昨日、音羽館白石かずこフォア・レディース、を見る。横尾忠則カバー絵、宇野亜喜良デザインで、すごくかっこいい。本文にもふんだんに海外の写真図像(ビートルズほか)があしらわれ、おしゃれなんだが、今ではこういうことできないだろう。つまり版権の問題で、肖像権にある人たちの写真を、無許可で勝手に切り貼りして使うのは無理、ということだ。音羽館へ寄ったら、一度、見てください。左側ドアから入って、左のフォアレディース陳列台ともいうべきコーナーになります。世田谷文学館花森安治展図録は売れていた。
音羽館店頭で買った、二つの古本屋特集雑誌。一つは1999年「アミューズ」、もう一つが2011年の「月刊京都」。後者には善行堂、林哲夫さんが登場。アスタルテの佐々木さんも。「アミューズ」は、首都圏・名古屋・京阪神の古本屋特集。よくやったなあ、こんなこと。だってライターは、ぼくと今村守之くん(ともに枚方市出身)の二人だもの。このあと、このライターコンビで、再び京都へも行っている。今村くんが途中で倒れて、ぼくが一日6、7軒やったのではなかったか。そのあと、もう一度行ったときは、今度はぼくが倒れた。実家で一日寝込んでしまった、なんてことがあった。仕事がハードということもあったが、たまたま、でもあった。
アミューズ」表紙写真は名古屋・鶴舞の「山星」だ。真ん中に黄色いコートの背中を見せて座っているのがぼくだ。東京では、ありし日の江口書店さんのいい写真が掲載されている。ずっとタバコを吸ってらして、横に、足のついた灰皿が置かれていて、江口さんは、その方を見ずに、パッパッと灰を落とすのだった。
あと、神戸では「さんぱる」の4店を制覇。すべてその後、消えてしまった。とくに間島さん、ロードスさんが早世され、そういう意味では印象深い取材となった。「蝸牛」は、店名もいいが、文学の本当にいいところをびしっと揃えた、いいお店だった。幸田露伴はじめ、蝸牛本を集めたコーナーに、蝸牛のオブジェや置物がたくさん置かれていて、それは友人やお客さんが「こんなのあったよ」とお土産にくれたものが多い、とおっしゃっていた。古本屋さんにおける、店と客の関係を示したいい話だと思った。客の方がお土産をもって訪れ、店主を喜ばしたいと考える店はいい店ですよ。いま、善行堂もそうであるはずだ。

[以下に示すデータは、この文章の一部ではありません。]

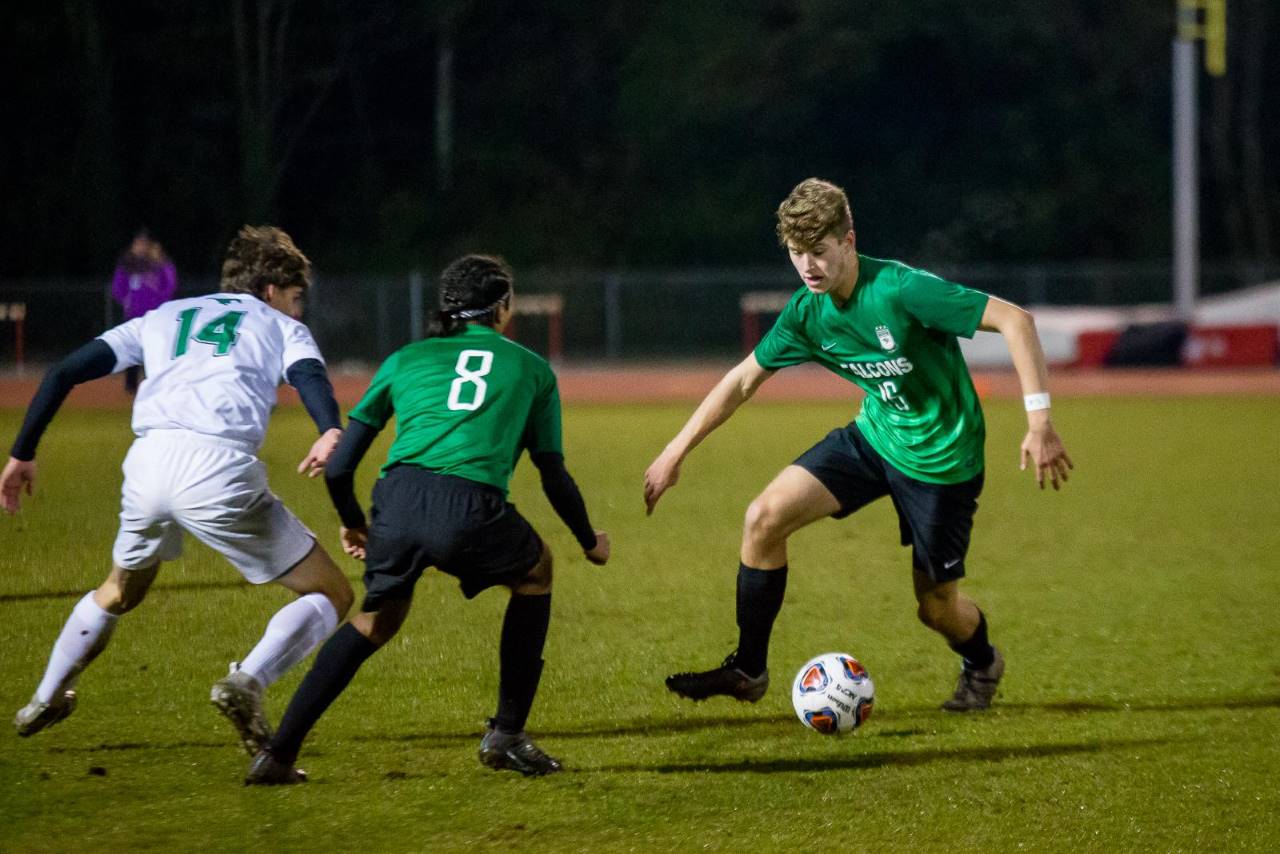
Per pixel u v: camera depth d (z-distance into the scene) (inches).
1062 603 1125.7
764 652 796.0
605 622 1050.7
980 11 6043.3
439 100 5989.2
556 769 708.0
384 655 940.6
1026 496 1696.6
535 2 6107.3
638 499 1648.6
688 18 6122.1
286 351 714.2
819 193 733.9
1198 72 6476.4
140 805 653.3
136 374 2721.5
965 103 6245.1
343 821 636.7
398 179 6112.2
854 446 797.9
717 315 4879.4
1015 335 732.7
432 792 677.3
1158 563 1291.8
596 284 4859.7
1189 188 4190.5
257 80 5679.1
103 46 5502.0
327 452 683.4
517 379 681.0
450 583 1170.0
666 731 786.8
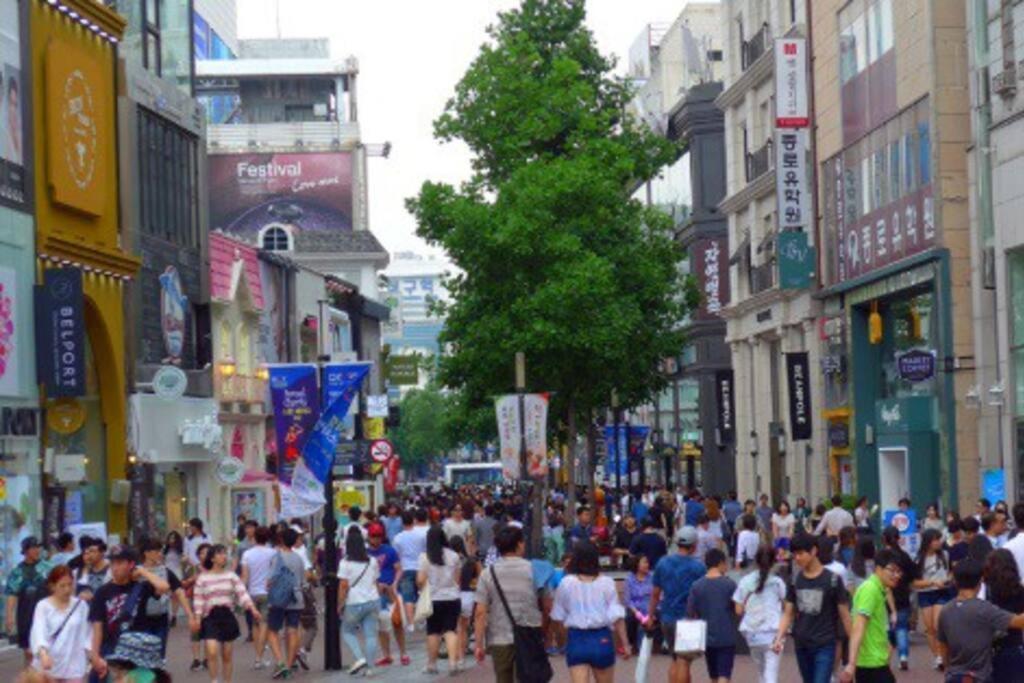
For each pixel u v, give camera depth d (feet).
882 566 62.90
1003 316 151.64
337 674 103.14
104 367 161.99
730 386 284.00
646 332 207.00
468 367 197.06
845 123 193.47
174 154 185.98
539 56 204.23
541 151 203.31
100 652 71.97
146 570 77.00
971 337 166.81
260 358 227.81
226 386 207.62
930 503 173.68
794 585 66.03
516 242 189.37
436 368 215.92
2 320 136.56
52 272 143.54
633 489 261.85
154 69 192.34
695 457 306.55
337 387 109.60
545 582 72.08
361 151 389.80
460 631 105.91
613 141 203.82
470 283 196.95
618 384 205.05
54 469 144.15
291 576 102.12
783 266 205.46
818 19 202.08
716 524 150.30
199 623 90.02
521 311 190.90
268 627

今村くんは、蔵前時代の「キントト」、大岡山時代の「日月堂」、九品仏「なないろ文庫」などを取材。なないろ田村さんの「桜の木ばかり集めれば、桜の専門店になるけど、雑草でも、それはできる。同じくらい奥は深いと思う」と、いいセリフをちゃんと拾って原稿に生かし、さすが。その田村さんも今はいない。日月堂さんの写真では、帝政ロシアの楽譜が写る。そうか、すでにこういうものに目が向いていたのか。など、いろいろ楽しい特集だ。